→ TRY IT
Return every line from the one with "roll_deg: -1.2" through the one with "exposure_s: 1/682", inclusive, exactly as it appears below.

→ TASK MATERIAL

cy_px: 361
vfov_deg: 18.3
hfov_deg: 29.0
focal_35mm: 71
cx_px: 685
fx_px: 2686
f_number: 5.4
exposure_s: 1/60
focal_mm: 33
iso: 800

* * *

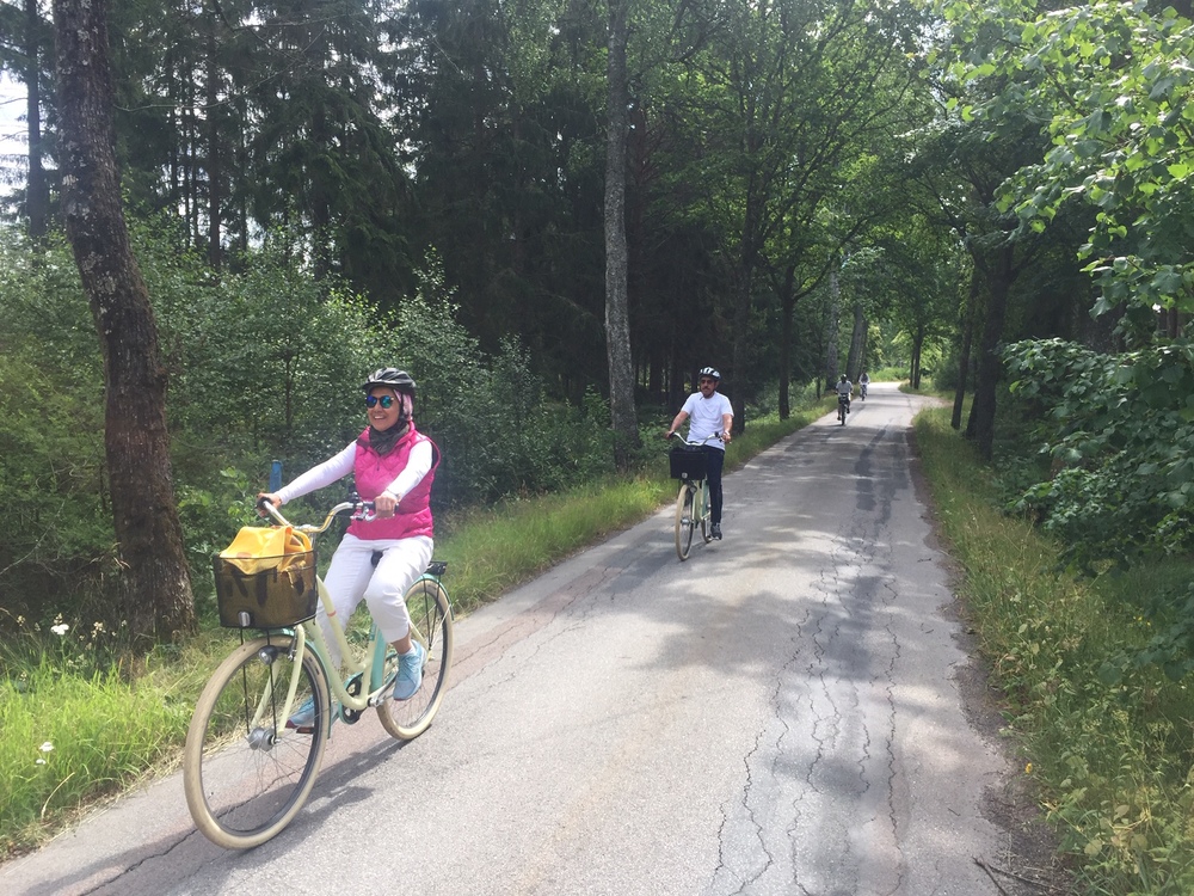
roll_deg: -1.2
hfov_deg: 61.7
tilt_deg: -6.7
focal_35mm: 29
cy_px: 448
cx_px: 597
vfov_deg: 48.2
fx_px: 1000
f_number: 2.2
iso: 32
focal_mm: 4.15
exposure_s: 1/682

→ WRITTEN SOLUTION
roll_deg: -1.2
hfov_deg: 61.7
tilt_deg: -6.7
focal_35mm: 29
cy_px: 448
cx_px: 597
vfov_deg: 48.2
fx_px: 1000
f_number: 2.2
iso: 32
focal_mm: 4.15
exposure_s: 1/682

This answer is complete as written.